‘Dromen doe ik niet meer’

In betere tijden vocht de bank-verzekeraar ING zich een weg naar de wereldwijde top vijf, maar de crisis bracht de bescheidenheid terug. De nieuwe topman Jan Hommen kreeg een Europees dieet voorgeschoteld, en de kilo’s vliegen eraf. Het afscheid van de verzekeringspoot wordt volop voorbereid. Dilemma: mag die de naam ING behouden?

Jan Hommen is niet het type dat zomaar zijn mond voorbij- praat, maar zijn mening mogen we horen. “Ik denk dat onze bankpoot het meeste te winnen heeft bij de naam ING. Maar dat moeten we nog officieel bevestigen. De analyses zijn nog niet helemaal afgerond. Wie wordt de beste drager van het merk ING? De bank, of de verzekeraar van de Groep? Het onderdeel dat niet langer bij het merk blijkt te passen, moet een nieuwe naam krijgen. Geen gemakkelijke denkoefening, en een dure zaak.”

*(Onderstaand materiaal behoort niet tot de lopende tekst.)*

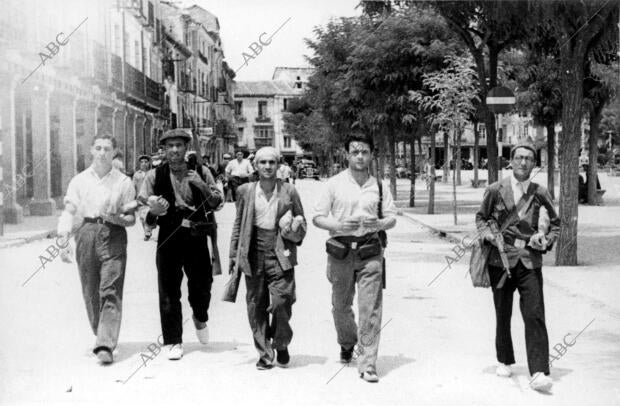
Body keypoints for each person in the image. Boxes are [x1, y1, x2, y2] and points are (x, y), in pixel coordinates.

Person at [475, 140, 560, 393]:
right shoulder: (494, 189)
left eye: (529, 159)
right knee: (503, 312)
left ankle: (538, 371)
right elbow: (481, 218)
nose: (524, 162)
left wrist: (546, 240)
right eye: (520, 157)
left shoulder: (540, 192)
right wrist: (487, 235)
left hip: (530, 259)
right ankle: (504, 358)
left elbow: (555, 223)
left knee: (534, 313)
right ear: (511, 161)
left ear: (535, 164)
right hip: (500, 259)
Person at [313, 132, 397, 383]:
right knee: (341, 306)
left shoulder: (379, 185)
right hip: (340, 251)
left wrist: (379, 223)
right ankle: (347, 342)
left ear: (372, 154)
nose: (360, 156)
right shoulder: (333, 184)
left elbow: (391, 217)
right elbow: (318, 217)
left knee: (370, 309)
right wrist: (339, 225)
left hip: (370, 252)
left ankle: (368, 363)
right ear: (346, 154)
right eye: (355, 151)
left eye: (365, 152)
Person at [139, 129, 223, 360]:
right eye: (170, 146)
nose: (175, 150)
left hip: (195, 232)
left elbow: (217, 202)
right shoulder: (154, 176)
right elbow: (143, 207)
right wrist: (152, 212)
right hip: (169, 233)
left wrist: (202, 185)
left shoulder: (202, 171)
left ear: (187, 148)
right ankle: (173, 340)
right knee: (168, 290)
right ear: (163, 150)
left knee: (202, 285)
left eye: (179, 145)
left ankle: (200, 316)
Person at [56, 133, 136, 365]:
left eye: (107, 149)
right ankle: (101, 331)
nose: (102, 153)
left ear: (114, 152)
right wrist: (63, 239)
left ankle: (105, 343)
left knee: (110, 289)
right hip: (87, 234)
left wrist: (117, 218)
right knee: (90, 290)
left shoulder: (123, 182)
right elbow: (70, 211)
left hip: (114, 234)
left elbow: (131, 220)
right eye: (98, 148)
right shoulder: (79, 180)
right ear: (91, 150)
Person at [229, 147, 307, 370]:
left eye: (272, 162)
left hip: (281, 250)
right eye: (262, 162)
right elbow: (238, 224)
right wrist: (234, 255)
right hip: (253, 250)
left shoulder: (289, 191)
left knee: (283, 300)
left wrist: (293, 229)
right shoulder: (245, 191)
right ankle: (264, 352)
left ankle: (281, 342)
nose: (267, 166)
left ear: (279, 165)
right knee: (256, 303)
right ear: (255, 166)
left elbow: (303, 223)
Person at [133, 155, 153, 240]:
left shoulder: (152, 173)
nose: (144, 164)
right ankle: (147, 231)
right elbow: (133, 187)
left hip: (150, 198)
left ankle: (148, 230)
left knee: (149, 215)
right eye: (142, 162)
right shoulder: (137, 175)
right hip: (140, 199)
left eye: (146, 162)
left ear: (149, 163)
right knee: (142, 216)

Vorig jaar werd duidelijk dat de ING Groep haar verzekeringsactiviteiten moet afsplitsen. Het is een van de duidelijke eisen die de Europese Commissie stelde, in ruil voor de goedkeuring van de staatssteun die de bank-verzekeraar ontving om de crisis te kunnen overleven. Die molen draait nu volop, bij ING, maar niet van harte. De groep begon bij het Europees Gerecht van Eerste Aanleg zelfs een juridische procedure tegen de beslissingen van de Europese Commissie. Een uitspraak wordt pas in de loop van volgend jaar verwacht.

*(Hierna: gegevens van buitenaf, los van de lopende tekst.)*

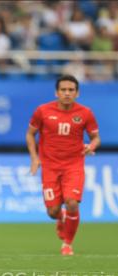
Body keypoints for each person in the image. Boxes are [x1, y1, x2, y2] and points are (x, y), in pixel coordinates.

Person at [26, 74, 100, 256]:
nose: (67, 93)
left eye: (71, 90)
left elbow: (95, 138)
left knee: (72, 203)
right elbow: (30, 134)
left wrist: (91, 146)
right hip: (50, 166)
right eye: (63, 90)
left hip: (73, 165)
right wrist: (35, 158)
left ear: (77, 93)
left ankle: (67, 244)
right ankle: (61, 217)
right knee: (52, 211)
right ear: (56, 92)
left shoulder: (85, 113)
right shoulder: (42, 111)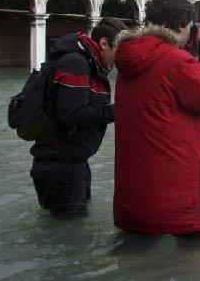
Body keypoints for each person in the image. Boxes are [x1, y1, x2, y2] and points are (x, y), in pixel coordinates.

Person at [113, 0, 200, 243]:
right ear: (180, 25)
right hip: (179, 196)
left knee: (136, 261)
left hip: (136, 196)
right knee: (195, 264)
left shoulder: (131, 58)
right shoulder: (175, 62)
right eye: (190, 26)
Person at [30, 17, 128, 217]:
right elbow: (72, 115)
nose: (123, 57)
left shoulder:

JAN HOMMEN (CEO ING GROEP). (lachje) “Nou ja, kijk. We moeten ons houden aan het schema en aan de tijdslijn die ons werden opgelegd. ING heeft de ambitie om de staatssteun tegen eind 2011 terug te betalen aan de Nederlandse overheid. En in 2013 moeten we ons Europese herstructureringsprogramma hebben afgerond. Die afspraken liggen daar. Maar het is inderdaad een beetje tweeslachtig: voortdoen, en tegelijkertijd wachten op die gerechtelijke uitspraak. Die kan uiteraard consequenties hebben.”

ING zal achteraf toch geen zaken kunnen terugdraaien?

HOMMEN. “Dat is het vervelende van die procedure. Graag zou je hebben dat er meer snelheid in zat, dat je eerder wist waar je aan toe bent. Maar het is wat het is. Ik kan er niks aan veranderen.”

De afsplitsing van de Amerikaanse tak van ING Direct – een paradepaardje van de groep – wordt uitgesteld tot het laatste. Droomt u er soms van dat de Europese Commissie zal plooien, en dat ING Direct helemaal van u blijft?

HOMMEN. “Ik heb het afgeleerd om te dromen. Dat lukt niet meer.” (lacht)

Kan het ‘strenge’ Europa soms handig zijn als voorwendsel? De afstand tussen de bank- en de verzekeringspoot van ING werd al vóór de crisis groter en groter.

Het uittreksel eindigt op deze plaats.